Wait for "HOST" to come online

Problem:
Foreman in some cases waiting (forever) for host to come online after using image based provisioning.

Expected outcome:
Succesfull connection to new machine.

Foreman and Proxy versions: 1.17

Foreman and Proxy plugin versions:

Other relevant data:
So im using Image Based Provisioning (kvm, libvirt, basic ubuntu server image) to create new machines. I have installed foreman-dhcp and foreman-dns. I’ve configured subnet with Static boot mode and and IPAM set to randomDB (tried DHCP aswell) which i assign to new host. After i assign that subnet foreman picks some IP, however when it creates new machine that IP SOMETIMES differs and it seems foreman then cant connect back (and sometimes its the same and then machine is provisied correctly). Any ideas why does it happen and what can i do to fix it?

So the first answer is the easy part. There is a timeout, but its 600s (10 mins), so unless you waited that long, there’s probably not an issue with the timeout code.

Picking an IP at random from the DB is likely to fail, yes.

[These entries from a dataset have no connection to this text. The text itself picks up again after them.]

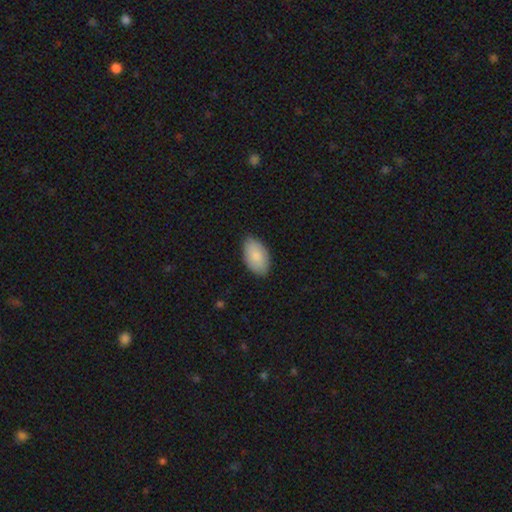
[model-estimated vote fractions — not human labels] smooth-or-featured: smooth: 86% | featured or disk: 9% | star or artifact: 6%
  how-rounded: in between: 95% | round: 3% | cigar-shaped: 2%
  merging: none: 83% | minor disturbance: 14% | major disturbance: 2% | merger: 1%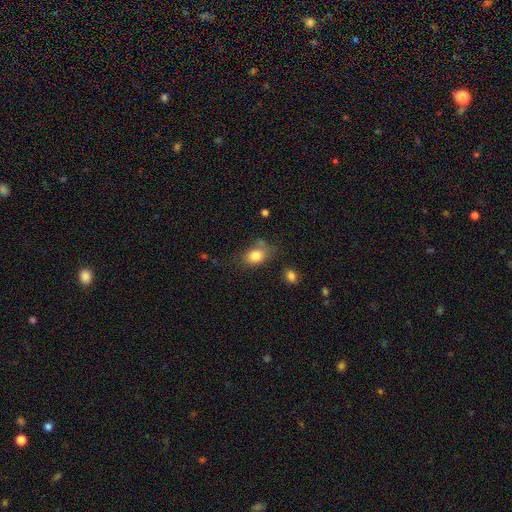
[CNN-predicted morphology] This appears to be a smooth galaxy with no disk features (81%) that is in between round and cigar-shaped (69%). Merging: none (59%).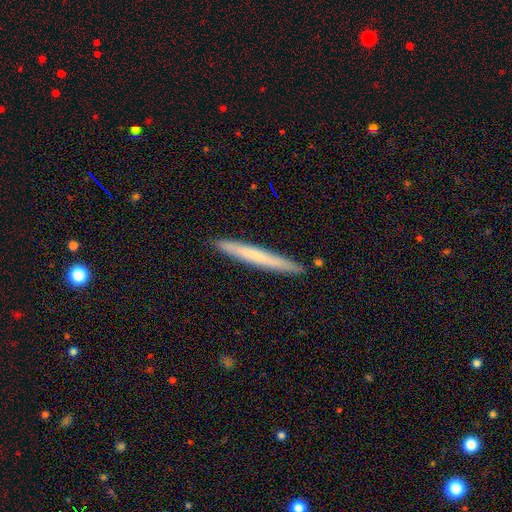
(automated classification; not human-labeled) Smooth or featured? smooth (62%)
How rounded? cigar-shaped (97%)
Merging? none (91%)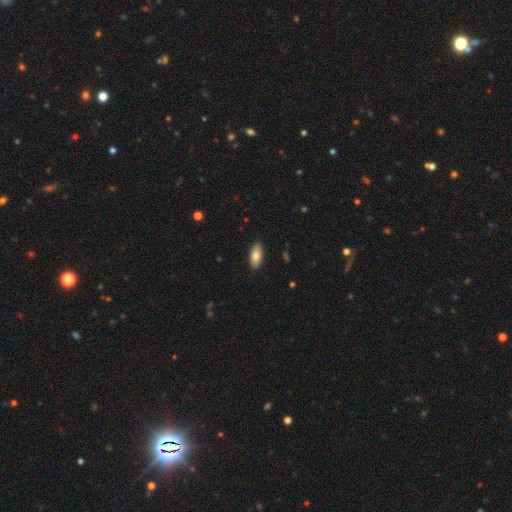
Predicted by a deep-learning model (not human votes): smooth_or_featured: smooth (p=0.79) [alt: featured or disk p=0.14]
how_rounded: in between (p=0.89) [alt: cigar-shaped p=0.09]
merging: none (p=0.89) [alt: minor disturbance p=0.08]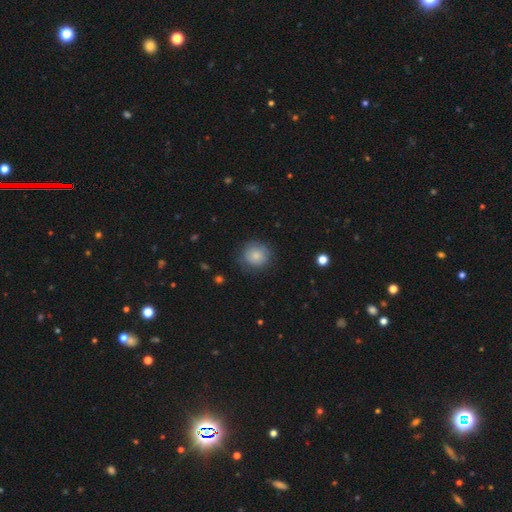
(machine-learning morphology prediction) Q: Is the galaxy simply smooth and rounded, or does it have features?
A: smooth — 81%.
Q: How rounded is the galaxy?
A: round — 91%.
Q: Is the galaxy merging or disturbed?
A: none — 78%.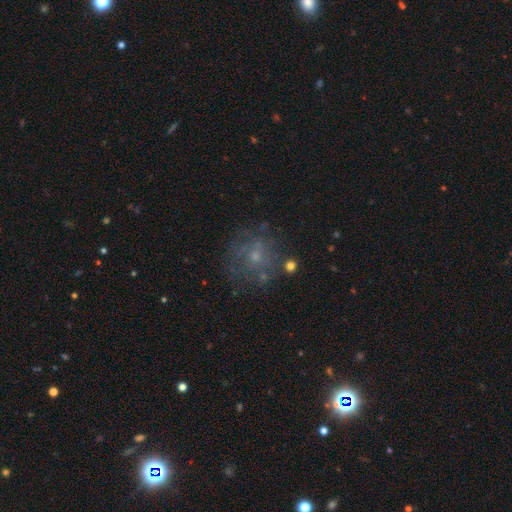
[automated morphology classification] featured or disk 42%, smooth 39%, star or artifact 19%. Down the decision tree: merging — none (66%).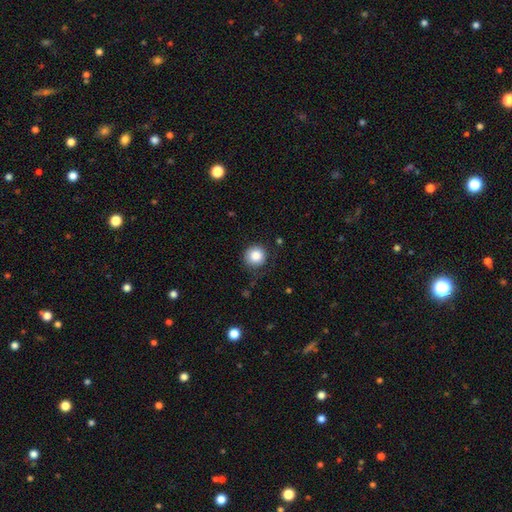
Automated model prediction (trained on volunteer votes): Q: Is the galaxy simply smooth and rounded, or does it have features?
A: smooth — 86%.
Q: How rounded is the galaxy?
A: round — 94%.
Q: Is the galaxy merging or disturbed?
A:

You want to use DHCP and configure it to talk to libvirt.

The ideal workflow is that Foreman contacts the hypervisor and requests a new host (which replies with a MAC), and then requests an IP for that MAC. So the things to check are:

  • has the hypervisor actually created a DHCP record for this IP/MAC combo?
  • if yes, why is the booting host not getting the right IP?

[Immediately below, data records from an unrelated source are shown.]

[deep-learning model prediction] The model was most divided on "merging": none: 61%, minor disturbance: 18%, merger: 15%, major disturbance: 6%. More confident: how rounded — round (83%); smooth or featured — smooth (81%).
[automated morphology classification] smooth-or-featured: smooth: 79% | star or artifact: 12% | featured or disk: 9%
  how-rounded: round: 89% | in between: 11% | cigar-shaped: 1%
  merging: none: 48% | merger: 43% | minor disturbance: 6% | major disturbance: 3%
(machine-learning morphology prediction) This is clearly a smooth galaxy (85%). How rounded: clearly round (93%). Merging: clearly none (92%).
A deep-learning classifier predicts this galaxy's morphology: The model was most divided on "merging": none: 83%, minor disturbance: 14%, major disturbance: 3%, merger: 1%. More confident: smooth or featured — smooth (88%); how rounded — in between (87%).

Posting your proxy dns* and dhcp* config files would help so we can confirm the libvirt connection looks correct.

There was a discussion and PR on allowing users to use DNS instead of IP address but that was a stall.

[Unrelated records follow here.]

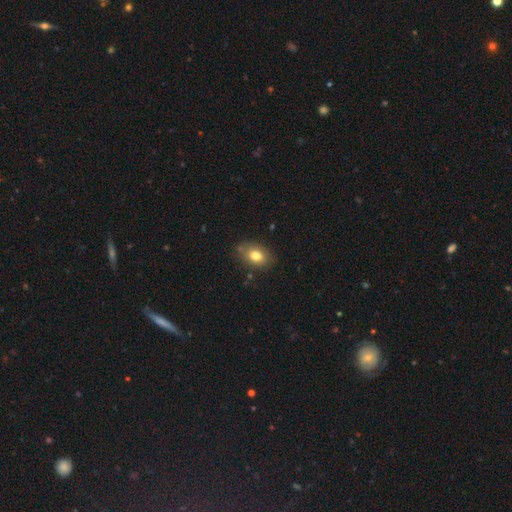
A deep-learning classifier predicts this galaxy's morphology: type=smooth (79%); roundness=in between (77%); merging=none (78%).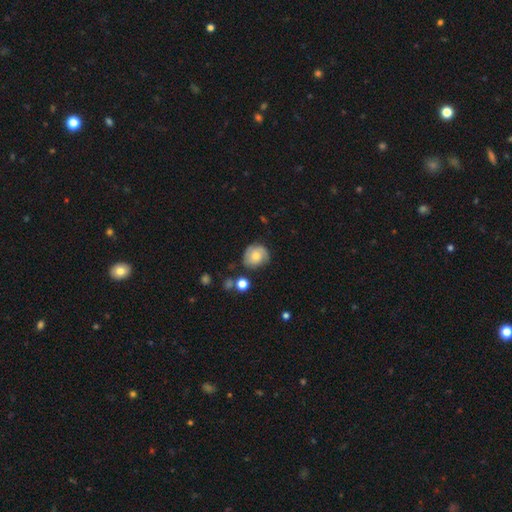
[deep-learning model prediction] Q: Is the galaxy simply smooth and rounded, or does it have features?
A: smooth — 59%.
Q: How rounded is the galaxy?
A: round — 76%.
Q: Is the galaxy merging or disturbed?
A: none — 64%.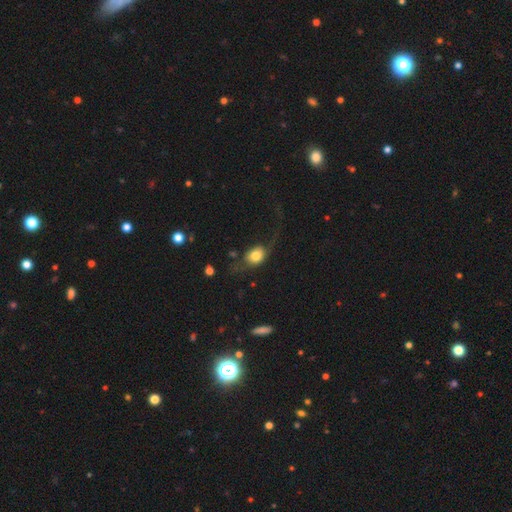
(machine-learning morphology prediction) Smooth or featured? Predicted: smooth (p=0.66). How rounded? Predicted: round (p=0.50). Merging? Predicted: major disturbance (p=0.39).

Thanks for the help. I think i figured it out… I forgot that kvm libvirt uses its own DHCP server so basically i had two DHCP services in the same network, which doesnt do anything good : P So i turned off that dhcp from hypervisor and it’s all good so far.

2 Likes

We see this issue hitting users literally every month.

Is this documented anywhere?

1 Like

We assume some degree of basic networking awareness. In this case, it was a misconfiguration tho.

We can put it into the manual but I’d rather have pro-active check which works better (e.g. FQDN check) but for DHCP it’s not feasible.

If it’s not feasible (and I agree it isn’t, we can’t control people’s networks) then it should be documented, as that’s at least something. Not perfect, but something :slight_smile:

1 Like